I primi dati della ricerca, anticipati dal “Giornale dello Spettacolo” nel numero del 30 gennaio scorso, rivelano che lo spazio dedicato alla musica leggera dai principali quotidiani nazionali (calcolato in percentuale sul totale riservato alle pagine spettacoli) si è ridotto drasticamente nell’arco degli ultimi cinque anni, dal 13,8 per cento del ‘93 all’8,57 per cento del 1997.
Ancora peggio vanno le cose per la musica classica: in questo caso gli spazi si sono dimezzati, passando dal 6,86 al 3 per cento dello spazio disponibile.
La musica, come il cinema, paga lo strapotere della televisione, a cui i giornali nazionali dedicano uno spazio che in cinque anni è cresciuto dal 10,6 al 16,4 per cento. Ma fanno la loro parte anche le inserzioni pubblicitarie, che oggi divorano in media il 25,7 per cento dello spazio disponibile.

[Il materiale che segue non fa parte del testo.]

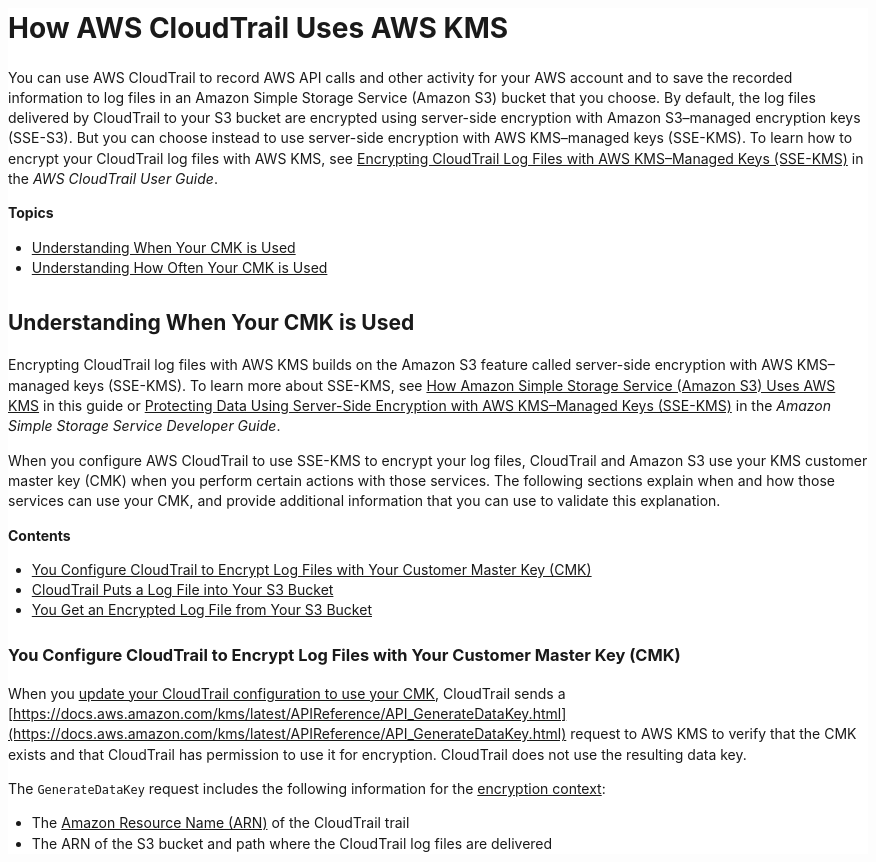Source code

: # How AWS CloudTrail Uses AWS KMS<a name="services-cloudtrail"></a>

You can use AWS CloudTrail to record AWS API calls and other activity for your AWS account and to save the recorded information to log files in an Amazon Simple Storage Service \(Amazon S3\) bucket that you choose\. By default, the log files delivered by CloudTrail to your S3 bucket are encrypted using server\-side encryption with Amazon S3–managed encryption keys \(SSE\-S3\)\. But you can choose instead to use server\-side encryption with AWS KMS–managed keys \(SSE\-KMS\)\. To learn how to encrypt your CloudTrail log files with AWS KMS, see [Encrypting CloudTrail Log Files with AWS KMS–Managed Keys \(SSE\-KMS\)](https://docs.aws.amazon.com/awscloudtrail/latest/userguide/encrypting-cloudtrail-log-files-with-aws-kms.html) in the *AWS CloudTrail User Guide*\.

**Topics**
+ [Understanding When Your CMK is Used](#cloudtrail-details)
+ [Understanding How Often Your CMK is Used](#cloudtrail-requests)

## Understanding When Your CMK is Used<a name="cloudtrail-details"></a>

Encrypting CloudTrail log files with AWS KMS builds on the Amazon S3 feature called server\-side encryption with AWS KMS–managed keys \(SSE\-KMS\)\. To learn more about SSE\-KMS, see [How Amazon Simple Storage Service \(Amazon S3\) Uses AWS KMS](services-s3.md) in this guide or [Protecting Data Using Server\-Side Encryption with AWS KMS–Managed Keys \(SSE\-KMS\)](https://docs.aws.amazon.com/AmazonS3/latest/dev/UsingKMSEncryption.html) in the *Amazon Simple Storage Service Developer Guide*\.

When you configure AWS CloudTrail to use SSE\-KMS to encrypt your log files, CloudTrail and Amazon S3 use your KMS customer master key \(CMK\) when you perform certain actions with those services\. The following sections explain when and how those services can use your CMK, and provide additional information that you can use to validate this explanation\.

**Contents**
+ [You Configure CloudTrail to Encrypt Log Files with Your Customer Master Key \(CMK\)](#cloudtrail-details-update-configuration)
+ [CloudTrail Puts a Log File into Your S3 Bucket](#cloudtrail-details-put-log-file)
+ [You Get an Encrypted Log File from Your S3 Bucket](#cloudtrail-details-get-log-file)

### You Configure CloudTrail to Encrypt Log Files with Your Customer Master Key \(CMK\)<a name="cloudtrail-details-update-configuration"></a>

When you [update your CloudTrail configuration to use your CMK](https://docs.aws.amazon.com/awscloudtrail/latest/userguide/create-kms-key-policy-for-cloudtrail-update-trail.html), CloudTrail sends a [https://docs.aws.amazon.com/kms/latest/APIReference/API_GenerateDataKey.html](https://docs.aws.amazon.com/kms/latest/APIReference/API_GenerateDataKey.html) request to AWS KMS to verify that the CMK exists and that CloudTrail has permission to use it for encryption\. CloudTrail does not use the resulting data key\.

The `GenerateDataKey` request includes the following information for the [encryption context](concepts.md#encrypt_context):
+ The [Amazon Resource Name \(ARN\)](https://docs.aws.amazon.com/general/latest/gr/aws-arns-and-namespaces.html) of the CloudTrail trail
+ The ARN of the S3 bucket and path where the CloudTrail log files are delivered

Come detto, cantanti e musicisti, solitamente snobbati da direttori e capiredattori, diventano improvvisamente protagonisti solo se al centro di vicende piccanti o di cronaca rosa. E’ proprio il “gossip”, infatti, il protagonista della escalation più impressionante all’interno di quelle che erano un tempo le pagine destinate all’approfondimento culturale: e sono appunto la cronaca rosa e il pettegolezzo, sottolineano i dati dell’Agis, il cuore di quelle “altre” notizie che oggi occupano il 12 per cento delle pagine spettacoli dei giornali, contro il 3,22 per cento appena di cinque anni fa.